About this task
From the records below, extract only the lines running from the line with "left eye: (244, 31)" to the line with "right back paw: (221, 213)", both lines included, reproducing them exactly.

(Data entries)
##############################

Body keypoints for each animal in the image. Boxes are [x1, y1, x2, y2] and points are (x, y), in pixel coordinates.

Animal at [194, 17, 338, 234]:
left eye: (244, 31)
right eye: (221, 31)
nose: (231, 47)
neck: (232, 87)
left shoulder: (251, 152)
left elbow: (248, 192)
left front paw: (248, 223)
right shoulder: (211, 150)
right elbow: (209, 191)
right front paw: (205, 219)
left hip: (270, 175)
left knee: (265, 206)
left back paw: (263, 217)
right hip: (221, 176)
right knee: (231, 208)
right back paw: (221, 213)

##############################

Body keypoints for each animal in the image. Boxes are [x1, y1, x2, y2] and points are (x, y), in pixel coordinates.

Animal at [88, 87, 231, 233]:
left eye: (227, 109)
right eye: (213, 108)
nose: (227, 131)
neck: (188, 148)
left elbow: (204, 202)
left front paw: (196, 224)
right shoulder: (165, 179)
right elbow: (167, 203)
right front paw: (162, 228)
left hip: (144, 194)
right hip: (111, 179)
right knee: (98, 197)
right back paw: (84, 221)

##############################

Task result
left eye: (244, 31)
right eye: (221, 31)
nose: (231, 47)
neck: (232, 87)
left shoulder: (251, 152)
left elbow: (248, 192)
left front paw: (248, 223)
right shoulder: (211, 150)
right elbow: (209, 191)
right front paw: (205, 219)
left hip: (270, 175)
left knee: (265, 206)
left back paw: (263, 217)
right hip: (221, 176)
right knee: (231, 208)
right back paw: (221, 213)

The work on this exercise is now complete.